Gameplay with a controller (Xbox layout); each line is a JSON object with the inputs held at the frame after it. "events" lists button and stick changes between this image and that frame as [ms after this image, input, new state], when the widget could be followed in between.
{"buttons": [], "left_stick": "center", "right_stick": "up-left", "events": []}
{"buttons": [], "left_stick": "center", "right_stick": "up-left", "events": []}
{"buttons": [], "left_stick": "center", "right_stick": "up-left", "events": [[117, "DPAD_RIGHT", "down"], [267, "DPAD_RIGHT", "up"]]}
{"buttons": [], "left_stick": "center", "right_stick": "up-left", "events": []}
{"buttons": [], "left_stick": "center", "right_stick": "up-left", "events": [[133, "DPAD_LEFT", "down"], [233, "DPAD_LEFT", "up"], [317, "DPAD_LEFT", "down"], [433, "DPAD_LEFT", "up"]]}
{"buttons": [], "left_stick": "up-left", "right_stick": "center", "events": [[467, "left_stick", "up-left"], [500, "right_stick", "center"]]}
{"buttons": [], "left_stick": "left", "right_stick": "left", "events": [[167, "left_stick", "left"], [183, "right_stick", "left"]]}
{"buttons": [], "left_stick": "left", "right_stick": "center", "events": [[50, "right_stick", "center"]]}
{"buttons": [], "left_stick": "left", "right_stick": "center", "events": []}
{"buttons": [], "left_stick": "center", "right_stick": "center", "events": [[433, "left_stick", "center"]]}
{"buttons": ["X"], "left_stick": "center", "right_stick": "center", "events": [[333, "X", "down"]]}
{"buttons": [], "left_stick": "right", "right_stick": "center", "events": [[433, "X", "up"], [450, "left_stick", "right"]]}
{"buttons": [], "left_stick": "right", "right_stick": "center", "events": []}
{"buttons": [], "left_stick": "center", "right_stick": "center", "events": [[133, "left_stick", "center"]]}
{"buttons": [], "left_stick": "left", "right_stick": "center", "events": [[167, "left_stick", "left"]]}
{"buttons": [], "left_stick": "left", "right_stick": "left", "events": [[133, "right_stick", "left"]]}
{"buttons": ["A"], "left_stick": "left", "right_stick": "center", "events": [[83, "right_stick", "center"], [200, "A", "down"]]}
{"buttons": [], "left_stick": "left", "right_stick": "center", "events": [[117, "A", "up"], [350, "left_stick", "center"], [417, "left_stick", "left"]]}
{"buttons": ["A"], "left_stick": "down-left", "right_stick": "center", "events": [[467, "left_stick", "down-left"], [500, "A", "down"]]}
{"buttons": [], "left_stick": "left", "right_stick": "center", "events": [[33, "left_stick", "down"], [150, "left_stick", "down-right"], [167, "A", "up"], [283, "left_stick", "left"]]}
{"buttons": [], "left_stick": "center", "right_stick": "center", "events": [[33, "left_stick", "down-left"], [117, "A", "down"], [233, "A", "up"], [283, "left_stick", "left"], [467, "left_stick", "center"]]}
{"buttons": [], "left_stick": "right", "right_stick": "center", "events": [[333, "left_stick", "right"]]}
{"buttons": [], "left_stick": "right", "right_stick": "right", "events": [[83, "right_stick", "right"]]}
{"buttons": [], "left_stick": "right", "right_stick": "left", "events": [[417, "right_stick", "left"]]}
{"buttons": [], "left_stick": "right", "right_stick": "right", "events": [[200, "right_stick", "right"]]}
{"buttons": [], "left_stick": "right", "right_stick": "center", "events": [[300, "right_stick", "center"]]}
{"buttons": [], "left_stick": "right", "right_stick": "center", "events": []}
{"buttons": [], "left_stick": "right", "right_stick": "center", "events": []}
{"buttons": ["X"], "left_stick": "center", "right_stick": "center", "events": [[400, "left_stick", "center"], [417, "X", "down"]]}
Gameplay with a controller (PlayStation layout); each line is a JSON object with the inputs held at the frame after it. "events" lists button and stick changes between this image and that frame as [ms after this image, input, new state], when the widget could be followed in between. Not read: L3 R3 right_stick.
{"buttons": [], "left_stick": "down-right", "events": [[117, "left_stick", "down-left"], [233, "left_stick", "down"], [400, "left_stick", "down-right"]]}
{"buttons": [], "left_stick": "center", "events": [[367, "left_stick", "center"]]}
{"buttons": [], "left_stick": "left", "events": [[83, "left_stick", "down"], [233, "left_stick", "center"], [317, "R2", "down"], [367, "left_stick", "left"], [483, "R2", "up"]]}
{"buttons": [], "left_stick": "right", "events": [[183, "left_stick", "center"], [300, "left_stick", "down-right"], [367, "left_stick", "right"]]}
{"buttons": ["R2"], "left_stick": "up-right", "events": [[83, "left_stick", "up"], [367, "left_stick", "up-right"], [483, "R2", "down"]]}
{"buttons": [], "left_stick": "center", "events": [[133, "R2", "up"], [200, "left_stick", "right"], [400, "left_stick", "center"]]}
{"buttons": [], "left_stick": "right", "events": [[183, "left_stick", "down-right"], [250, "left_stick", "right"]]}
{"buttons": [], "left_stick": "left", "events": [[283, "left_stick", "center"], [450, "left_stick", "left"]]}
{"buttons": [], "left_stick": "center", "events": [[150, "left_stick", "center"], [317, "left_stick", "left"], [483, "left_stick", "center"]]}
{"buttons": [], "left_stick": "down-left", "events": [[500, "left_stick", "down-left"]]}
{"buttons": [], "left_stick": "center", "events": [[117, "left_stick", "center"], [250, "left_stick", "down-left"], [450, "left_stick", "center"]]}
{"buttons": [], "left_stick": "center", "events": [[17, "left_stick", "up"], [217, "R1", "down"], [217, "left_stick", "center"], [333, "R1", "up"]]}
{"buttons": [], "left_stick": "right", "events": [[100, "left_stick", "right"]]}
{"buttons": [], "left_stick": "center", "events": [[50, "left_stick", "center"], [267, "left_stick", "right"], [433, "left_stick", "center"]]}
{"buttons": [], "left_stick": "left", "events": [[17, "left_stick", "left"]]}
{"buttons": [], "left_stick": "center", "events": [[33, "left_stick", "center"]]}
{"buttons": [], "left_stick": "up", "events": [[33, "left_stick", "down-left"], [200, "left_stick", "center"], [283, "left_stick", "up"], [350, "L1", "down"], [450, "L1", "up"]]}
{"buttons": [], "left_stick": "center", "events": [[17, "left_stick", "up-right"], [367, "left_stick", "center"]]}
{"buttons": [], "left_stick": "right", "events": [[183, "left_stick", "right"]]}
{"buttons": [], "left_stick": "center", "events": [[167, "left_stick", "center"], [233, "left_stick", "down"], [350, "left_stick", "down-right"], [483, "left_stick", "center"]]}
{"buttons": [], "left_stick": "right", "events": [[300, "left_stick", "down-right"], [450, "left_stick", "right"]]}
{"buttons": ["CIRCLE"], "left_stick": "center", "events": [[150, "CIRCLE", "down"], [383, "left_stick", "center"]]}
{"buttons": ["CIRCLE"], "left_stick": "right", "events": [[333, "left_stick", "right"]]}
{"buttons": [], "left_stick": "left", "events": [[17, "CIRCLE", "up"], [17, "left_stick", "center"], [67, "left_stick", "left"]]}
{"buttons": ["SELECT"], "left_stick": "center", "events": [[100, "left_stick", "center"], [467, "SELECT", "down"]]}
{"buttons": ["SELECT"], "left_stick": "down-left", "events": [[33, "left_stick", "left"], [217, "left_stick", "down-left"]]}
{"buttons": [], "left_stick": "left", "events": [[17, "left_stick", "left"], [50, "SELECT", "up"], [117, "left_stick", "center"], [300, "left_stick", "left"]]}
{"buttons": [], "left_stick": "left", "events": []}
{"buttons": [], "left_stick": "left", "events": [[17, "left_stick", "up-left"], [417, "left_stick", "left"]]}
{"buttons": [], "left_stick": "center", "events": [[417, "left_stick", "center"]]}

* Activity: On how many lines above does the word "widget" appear? Answer with that figure only.

* Solved problem: 2